"¡Señor Alejandro, por favor, suéltelo! ¡Es solo un niño!", suplicó Elena, la ama de llaves, con las manos juntas como si rezara.
Los otros sirvientes murmuraban con horror, pero nadie se atrevía a intervenir físicamente, el miedo a la ira de Alejandro los paralizaba.
Él los ignoró a todos, sus ojos fijos en mí, disfrutando de su poder, de mi sumisión.
Apretó más el brazo de Daniel, y el llanto del niño se convirtió en un gemido ahogado.
"¡Te lo ruego, Alejandro, déjalo!", grité, el pánico haciendo que mi voz se quebrara. "¡Haré lo que quieras, por favor, no le hagas daño!".
"¿Lo que yo quiera?", repitió, una sonrisa torcida jugando en sus labios. "Bien. Quiero que te arrastres hasta Laura y beses sus zapatos.

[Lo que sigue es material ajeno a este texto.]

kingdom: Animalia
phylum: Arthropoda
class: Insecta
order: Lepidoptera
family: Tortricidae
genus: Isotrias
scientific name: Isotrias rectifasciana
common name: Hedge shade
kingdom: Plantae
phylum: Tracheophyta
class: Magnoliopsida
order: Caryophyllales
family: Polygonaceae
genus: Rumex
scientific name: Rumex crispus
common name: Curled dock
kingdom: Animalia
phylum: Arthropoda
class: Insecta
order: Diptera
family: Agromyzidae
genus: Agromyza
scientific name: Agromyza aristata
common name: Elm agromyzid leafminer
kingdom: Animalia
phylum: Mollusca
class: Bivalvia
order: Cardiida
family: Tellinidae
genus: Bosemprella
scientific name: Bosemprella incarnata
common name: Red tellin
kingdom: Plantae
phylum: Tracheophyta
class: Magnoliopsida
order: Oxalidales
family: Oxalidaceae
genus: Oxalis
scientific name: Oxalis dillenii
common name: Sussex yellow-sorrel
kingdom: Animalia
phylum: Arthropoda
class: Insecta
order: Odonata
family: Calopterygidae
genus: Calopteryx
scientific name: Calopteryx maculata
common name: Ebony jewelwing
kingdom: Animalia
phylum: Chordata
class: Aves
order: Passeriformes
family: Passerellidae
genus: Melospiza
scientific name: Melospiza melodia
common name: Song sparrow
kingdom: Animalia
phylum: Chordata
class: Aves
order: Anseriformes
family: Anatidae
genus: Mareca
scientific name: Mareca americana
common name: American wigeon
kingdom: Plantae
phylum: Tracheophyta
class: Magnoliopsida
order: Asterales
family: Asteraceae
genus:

Quizás entonces considere perdonar a este pequeño error".
La humillación era un ácido quemando mis entrañas, pero la mirada aterrorizada de mi hijo me dio la fuerza para soportar cualquier cosa.
Empecé a arrastrarme sobre el frío mármol, con Daniel todavía en mis brazos, cada centímetro un universo de dolor y vergüenza.
Cuando estaba a punto de llegar a los pies de Laura, Alejandro de repente me dio una patada en el costado.
El golpe me quitó el aire y caí de lado, luchando por no soltar a Daniel.
Un dolor agudo me atravesó las costillas.
"¿Creíste que sería tan fácil?", se burló, su voz goteando sadismo. "Pedir perdón no es suficiente para borrar tu traición. Este bastardo nunca debió haber nacido, y me aseguraré de corregir ese error".
Volvió a agarrar a Daniel, esta vez con más violencia, levantándolo por el brazo.
Mi hijo soltó un grito agudo y luego su cuerpo quedó fláccido, sus ojos se pusieron en blanco.
Dejó de llorar.
Dejó de moverse.
"¡Daniel!", grité, un sonido gutural, animal, que salió de lo más profundo de mi ser.
Mi corazón se detuvo.
El mundo se volvió borroso, un túnel oscuro con la imagen de mi hijo inerte en el centro.
Alejandro pareció sorprendido por un segundo, sacudiendo ligeramente a Daniel como si fuera un muñeco de trapo.
"Mocoso débil", murmuró con desprecio.
Laura, desde el suelo, observaba la escena con una expresión de triunfo mal disimulado.
Para ellos, Daniel no era un niño, era una pieza en su juego, un obstáculo eliminado.
Me puse de pie, tambaleándome, la adrenalina anulando el dolor en mis costillas.
"Asesino", susurré, la palabra llena de un odio tan puro y absoluto que me sorprendió a mí misma. "Eres un asesino".
Iba a lanzarme sobre él, a arañar, a morder, a hacer cualquier cosa para recuperar a mi hijo, sin importar las consecuencias.
Pero en ese preciso instante, las puertas dobles de la entrada se abrieron de par en par con una fuerza atronadora, golpeando contra las paredes.
Una figura alta e imponente se recortó en el umbral, su presencia llenando instantáneamente la habitación con una autoridad innegable.
Su rostro era una máscara de furia helada.
"¡¿QUÉ DEMONIOS ESTÁ PASANDO AQUÍ?!".
La voz de Ricardo, profunda y resonante como un trueno, retumbó en la sala, haciendo que todos se congelaran.
La salvación había llegado en el momento más oscuro.